Gonzalo Orquin currently lives and works between Italy and Spain. A twenty-year retrospective exhibition of his work was held in Palermo, Italy in September of 2025. Orquin’s website is located at: https://www.gonzaloorquin.com

Top Insert Image: Photographer Unknown, “Gonzalo Orquin”, 2021, Color Video Shot

Second Insert Image: Gonzalo Orquin, Untitled Still Life (Art Supplies), Oil on Canvas

Third Insert Image: Gonzalo Orquin, “Julian and Leo”, 2022, Oil on Canvas, 90 x70 cm

Bottom Insert Image: Gonzalo Orquin, “Un Muchacho Ruso”, 2022, Oil on Canvas, 45 x 45 cm

Gao Zhouyue

Born in 1995, Gao Zhouyue is a Chinese artist who is often places his painting’s models against religious backgrounds, a trait he developed from his study of European murals. He is a graduate of the Central Academy of Fine Arts, considered to be China’s foremost art academy. Gao’s paintings are often mixed-media with glass, seashells, and gold foil used as accents in the work. 

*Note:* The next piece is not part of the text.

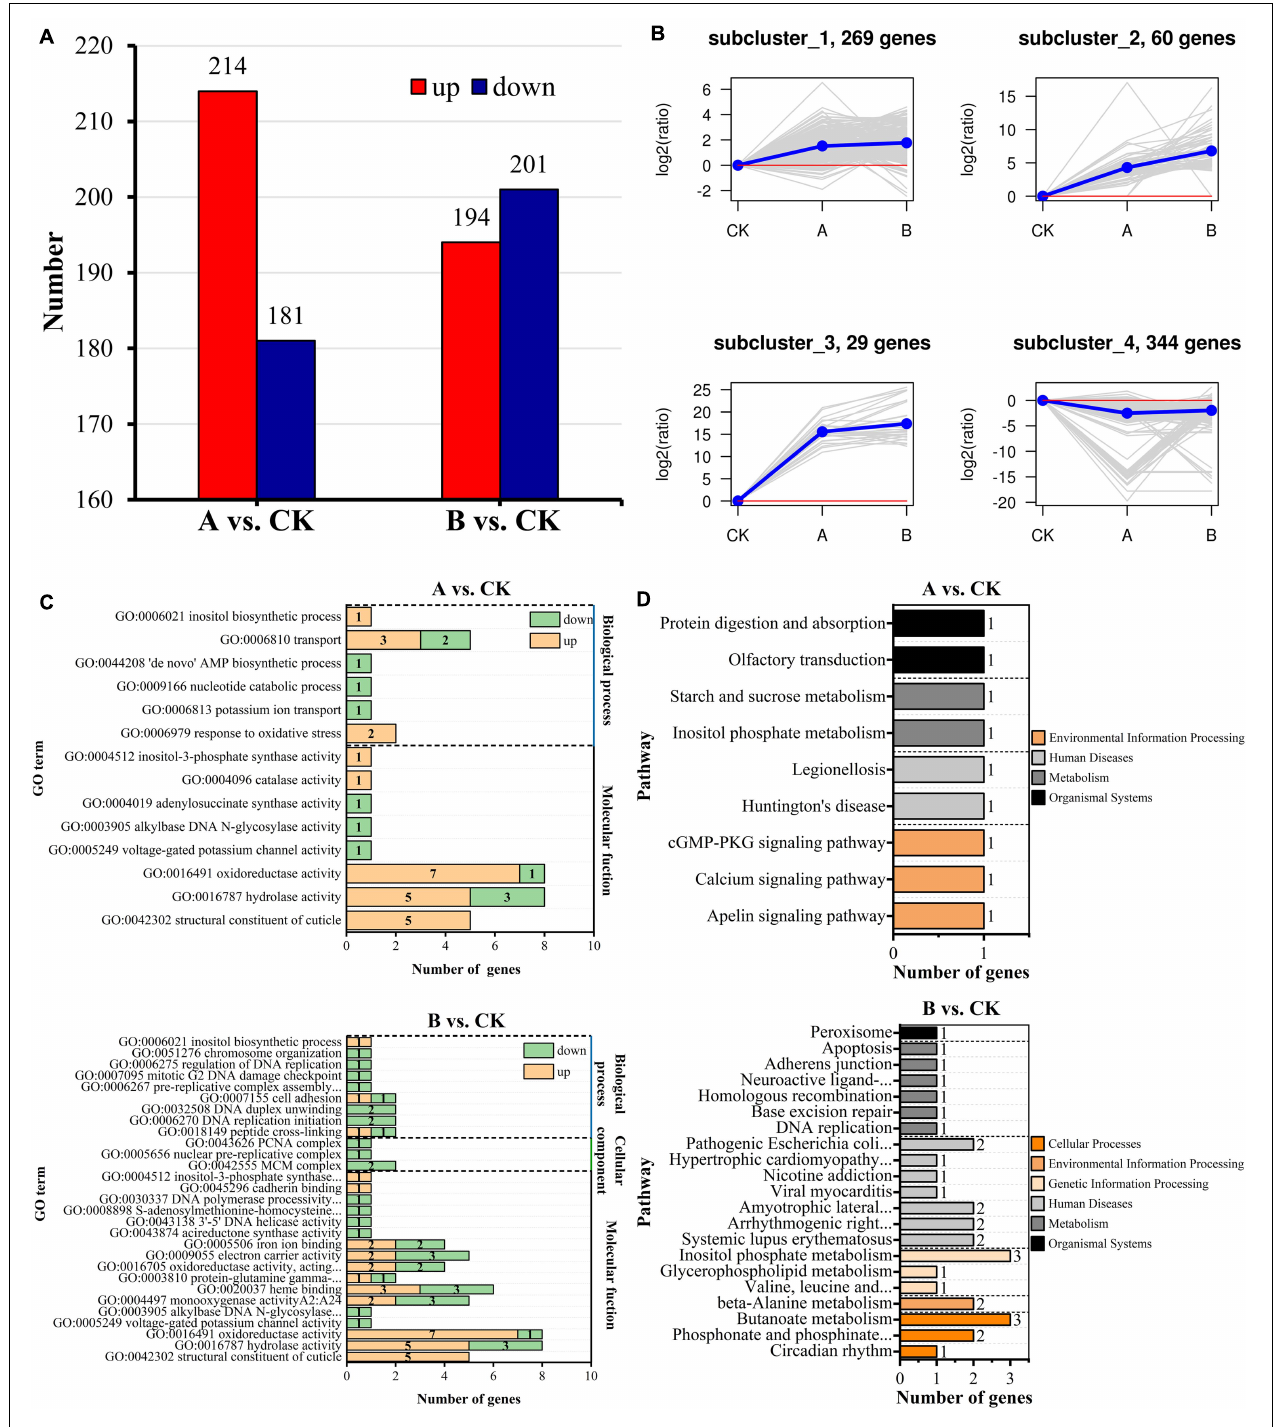
FIGURE 5 | Identification, clustering, and functional enrichment analyses of DEGs. (A) Statistics of the number of DEGs. (B) Analyses of expression patterns. (C) Significant enrichment map of GO terms. (D) Significant enrichment map of KEGG pathways.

Homosexuality is legal in China and authorities removed it from an official list of mental disorders in 2001. However, LBGTQ people still face prejudices and discrimination from both the public and the government. There are no anti-discrimination protections established in China’s laws for LBGTQ people Although Taiwan made same-sex marriages legal in 2019, Beijing, which considers Taiwan a separatist province, is unlikely to follow suit on the mainland in the foreseeable future.

Among the many studies on homosexuality and homoeroticism in China’s history, a 1992 study entitled “Passions of the Cut Sleeve: The Male Homosexual Tradition in China”, written by Bret Hinsch and published by the Cambridge University Press, was one that showed that homosexuality was regarded as a normal facet of life in China, prior to the emergence of Western influence from 1840 onwards. Opposition to homosexuality, according to the same study, did not become firmly established in China until the Westernization efforts of the late Qing Dynasty and its successor, the Chinese Republic, which was established in 1912.

The Qing Dynasty, the last dynasty of Imperial China, was established in 1636 and ruled the empire beginning in 1644. Beginning in 1655, the Qing courts began to use the term ji jian, meaning sodomy, to apply to homosexual intercourse. Strict obedience to the social order, which referred to relationships between husband  and wife, was emphasized. In 1740, an anti-homosexual decree, which made voluntarily homosexual intercourse between adults illegal, was spread throughout the empire. Although the effectiveness of this proclamation is unknown, it was the first time homosexuality was subject to legal prosecution in China; the punishment, actually the lightest in the Qing legal system, was a month in prison and one hundred heavy blows with a bamboo rod.

In 1912, the Qing Dynasty was toppled after a decade of agitation, revolts and uprisings. The explicit prohibition of ji jian was abolished by the succeeding provinces. However, through the Westernization efforts of the now established Republic of China, intolerance of those gay or lesbian and the idea of heteronormativity became more mainstream. During Mao Zedong’s control of China, homosexuality became in essence invisible in the country and, with the Cultural Revolution, from 1966 to 1976, homosexuals became heavily persecuted. 

In 1997, all references to homosexuality in China’s criminal law were removed, The Chinese Society of Psychiatry, the largest organization of Chinese psychiatrists, declassified homosexuality as a mental disorder in 2001; however, it still claims that a person could be conflicted or suffering from mental problems due to their sexuality. China’s National Health and Family Planning Commission, the government branch that controls all regulations of health care services, has yet to change its regulations in psychiatric facilities and textbooks; so these facilities and textbooks still consider homosexuality a mental disorder, and facilities still offer conversion therapy treatments. Transgender identity is still classified as a disorder despite laws allowing legal gender changes.